2011-11-25 10:18:50

Realidade e Miragem


Jales (RV) - Com este domingo, iniciamos um novo tempo litúrgico, que vai nos levar à celebração do Natal. Na verdade, para a liturgia, começa um novo ano, ao longo do qual celebramos os diferentes enfoques do mistério de Cristo.

Na passagem de um ano para o outro, aparece com insistência o enfoque relativo ao fim dos tempos, culminando com a aparição gloriosa do Senhor julgando as nações de toda a terra.

Como as cenas se referem a um tempo meta-histórico, para se referir a elas se usa um gênero literário próprio, denominado “escatológico”, pois trata dos “últimos tempos”, como sugere a palavra grega “éscaton”.

Aí reside o desafio.
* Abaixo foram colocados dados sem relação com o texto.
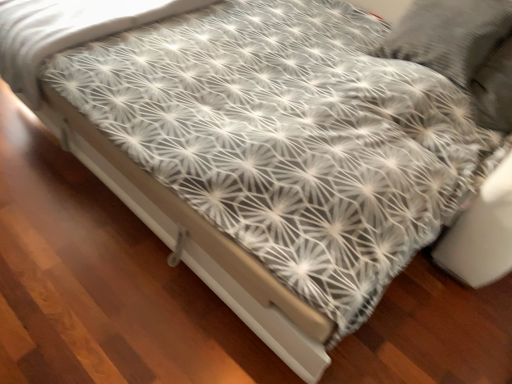
Question: Considering the positions of white matte bed frame at center and white textured fabric at center in the image, is white matte bed frame at center bigger or smaller than white textured fabric at center?

Choices:
 (A) big
 (B) small

Answer: (B)

Question: From a real-world perspective, is white matte bed frame at center above or below white textured fabric at center?

Choices:
 (A) below
 (B) above

Answer: (A)

Question: In the image, is white matte bed frame at center on the left side or the right side of white textured fabric at center?

Choices:
 (A) right
 (B) left

Answer: (A)

Question: Is white textured fabric at center to the left or to the right of white matte bed frame at center in the image?

Choices:
 (A) left
 (B) right

Answer: (A)

Question: Which is correct: white textured fabric at center is inside white matte bed frame at center, or outside of it?

Choices:
 (A) inside
 (B) outside

Answer: (B)

Question: Is white textured fabric at center taller or shorter than white matte bed frame at center?

Choices:
 (A) tall
 (B) short

Answer: (A)

Question: From a real-world perspective, is white textured fabric at center above or below white matte bed frame at center?

Choices:
 (A) below
 (B) above

Answer: (B)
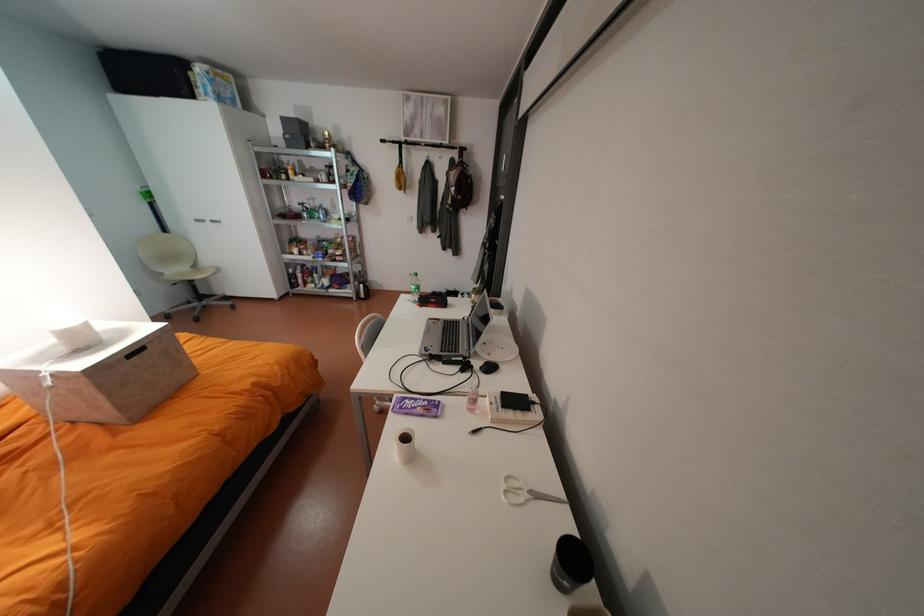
Mesmo usando uma linguagem com evidente carga de fantasia, resulta uma descrição muito semelhante aos fatos reais, que a história pode comprovar. Então, precisamos discernir o que tem consistência histórica, e o que é “escatológico”, usado intencionalmente para se referir a fatos que não cabem dentro do contexto da realidade humana.

Um exemplo bem claro encontramos nos evangelhos, quando trazem as profecias de Cristo sobre o fim do mundo. Usam a destruição histórica de Jerusalém, acontecida no ano 70 de nossa era, para com ela descrever, de maneira aproximada, a destruição final do mundo.

Assim, um fato histórico, a destruição de Jerusalém por Tito, serve de moldura para imaginar o fim do mundo. O que devemos fazer? Separar os fatos das fantasias.

Quando o evangelho relata o cerco de Jerusalém, se refere a fatos da história: “Quando virdes Jerusalém cercada de exércitos, ficai sabendo que sua destruição está próxima.. Então, os que estiverem na Judéia, fujam para as montanhas, os que estiverem na cidade, afastem-se dela” (Lucas, 21, 20...). Esta parte tem clara conotação histórica, e aconteceu de fato, quando o exército romano devastou complemente a cidade de Jerusalém. .

Mas logo em seguida, o evangelho envereda para o gênero literário escatológico, ao advertir que “haverá sinais no sol, na lua e nas estrelas...(Lc 21, 25..). Aí já é fantasia. Por mais que imaginemos o bonito espetáculo da ciranda das estrelas dançando com o sol e a lua como prelúdio do fim do mundo, sabemos que é uma linguagem figurada, aliás muito solene e bonita, mas que remete para uma realidade que não conseguimos expressar adequadamente por palavras humanas.

Talvez ajude uma comparação. Quando olhamos para uma cadeia de montanhas, as primeiras à nossa frente podem ser bem dimensionadas em seu tamanho real. As que estão no fundo, podem até parecer menores, mas se sobressaem às primeiras, é porque são maiores do que elas.

Para falar de um assunto maior, usamos realidades menores.

Como o assunto é tão recorrente nestes dias, até o fim do mundo nos ajuda a situar melhor as questões relativas ao Código Florestal. Há algumas “montanhas” à nossa frente, isto é, algumas constatações evidentes, que precisamos dimensionar bem, para termos uma idéia mais aproximada do tamanho da questão. Por exemplo: as terras usadas para agricultura, no Brasil, representam só 38% do território nacional. Portanto, 62% do território nacional nem é atingido pela agricultura! E mais: dos 38% das terras agricultáveis, só 27% são usadas pelos pequenos agricultores, que representam 88% dos estabelecimentos rurais. 12% das propriedades, neste país de histórica concentração fundiária, ocupam 73% das terras agricultáveis.

Os que insistem em achar que provocamos o fim do mundo se o Código Florestal garante aos pequenos agricultores uma proteção especial, para viabilizar sua importante função de proteger o meio ambiente e de produzir alimentos, não está se dando conta da finalidade do Código Florestal, e demonstra não distinguir a realidade da fantasia.

A sobrevivência dos pequenos agricultores não é um risco para o meio ambiente, mas uma garantia de que a natureza será bem cuidada, e a terra será fecunda para a vida de todos.